L'impact bénéfique sur la productivité des cadres n'est pas démontré. Au contraire, la dimension chronophage de ces logiciels est très importante. Tout d'abord, le temps d'entretien et de dépannage augmente et les dysfonctionnements se multiplient puisque la technique se complexifie. Selon une enquête européenne sur un million d'ordinateurs portables professionnels, 32% du temps d'utilisation est consacré à des « bricolages » et 8% des sessions de travail se terminent par une panne. Enfin, les temps d'apprentissage des logiciels sont de plus en plus conséquents bien que les fonctionnalités ne soient pas toujours toutes utiles.
Les TIC permettent à l'entreprise d'avoir un contrôle en continu du travail des cadres
Grâce au TIC, l'entreprise peut tout savoir du travail d'un salarié en collectant et en analysant en continu toutes sortes d'informations sur son travail (nombre et durée des appels passés, durée nécessaire pour traiter tel type de dossier...). Ceci dans le but d'imposer des grilles d'objectifs sans cesse plus fines.

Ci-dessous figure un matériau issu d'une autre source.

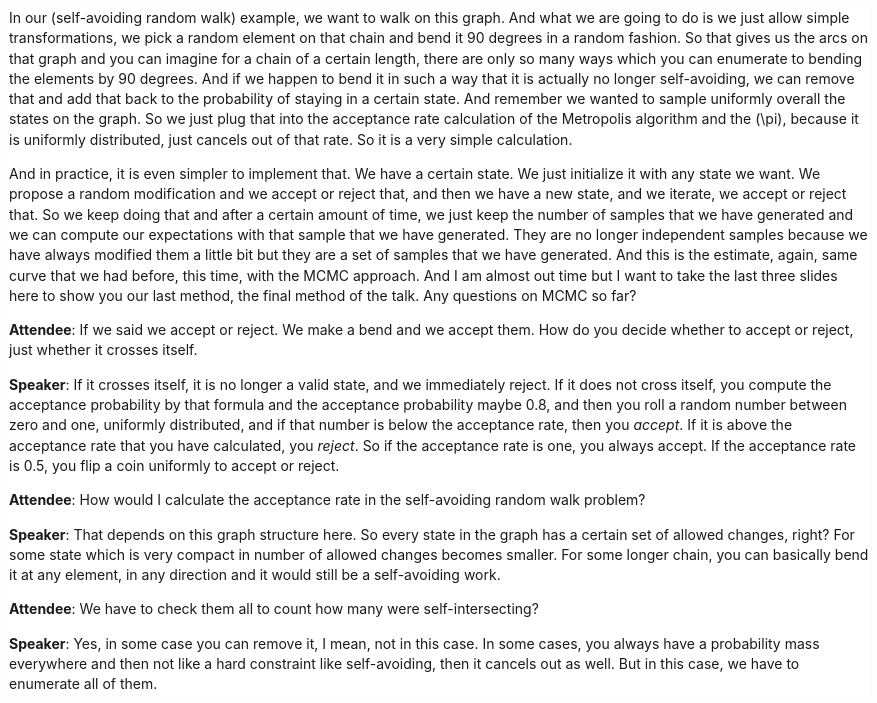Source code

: In our (self-avoiding random walk) example, we want to walk on this graph. And
what we are going to do is we just allow simple transformations, we pick a
random element on that chain and bend it 90 degrees in a random fashion. So
that gives us the arcs on that graph and you can imagine for a chain of a
certain length, there are only so many ways which you can enumerate to bending
the elements by 90 degrees. And if we happen to bend it in such a way that it
is actually no longer self-avoiding, we can remove that and add that back to
the probability of staying in a certain state. And remember we wanted to
sample uniformly overall the states on the graph. So we just plug that into
the acceptance rate calculation of the Metropolis algorithm and the \(\pi\),
because it is uniformly distributed, just cancels out of that rate. So it is a
very simple calculation.

And in practice, it is even simpler to implement that. We have a certain
state. We just initialize it with any state we want. We propose a random
modification and we accept or reject that, and then we have a new state, and
we iterate, we accept or reject that. So we keep doing that and after a
certain amount of time, we just keep the number of samples that we have
generated and we can compute our expectations with that sample that we have
generated. They are no longer independent samples because we have always
modified them a little bit but they are a set of samples that we have
generated. And this is the estimate, again, same curve that we had before,
this time, with the MCMC approach. And I am almost out time but I want to take
the last three slides here to show you our last method, the final method of
the talk. Any questions on MCMC so far?

**Attendee**: If we said we accept or reject. We make a bend and we accept
them. How do you decide whether to accept or reject, just whether it crosses
itself.

**Speaker**: If it crosses itself, it is no longer a valid state, and we
immediately reject. If it does not cross itself, you compute the acceptance
probability by that formula and the acceptance probability maybe 0.8, and then
you roll a random number between zero and one, uniformly distributed, and if
that number is below the acceptance rate, then you *accept*. If it is above the
acceptance rate that you have calculated, you *reject*. So if the acceptance
rate is one, you always accept. If the acceptance rate is 0.5, you flip a coin
uniformly to accept or reject.

**Attendee**: How would I calculate the acceptance rate in the self-avoiding
random walk problem?

**Speaker**: That depends on this graph structure here. So every state in the
graph has a certain set of allowed changes, right? For some state which is
very compact in number of allowed changes becomes smaller. For some longer
chain, you can basically bend it at any element, in any direction and it would
still be a self-avoiding work.

**Attendee**: We have to check them all to count how many were
self-intersecting?

**Speaker**: Yes, in some case you can remove it, I mean, not in this case. In
some cases, you always have a probability mass everywhere and then not like a
hard constraint like self-avoiding, then it cancels out as well. But in this
case, we have to enumerate all of them.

Stress et TIC, un lien indiscutable
Les TIC contribuent à l'évidence à rationaliser le travail. Mais ce n'est pas tout : elles l'intensifient également et sont donc une source avérée d'anxiété. Elles interdisent aux cadres la moindre erreur au moment de la saisie d'une information : il est très facile de remonter jusqu'à l'auteur de cette erreur qui s'est répercutée dans l'ensemble de la société. Ensuite, elles induisent une surcharge d'informations, parmi lesquelles il faut faire un tri que l'on aurait pu s'éviter. Sans parler du fait qu'elles contribuent à brouiller la frontière entre temps et espace professionnel et personnel en permettant d'être accessible à tout moment.
Avoir accès à un grand nombre de données toujours plus nombreuses et complexes, ne signifie pas qu'on saura les traiter... Ce fonctionnement en urgence permanente n'appelle qu'une seule réponse physique : le stress.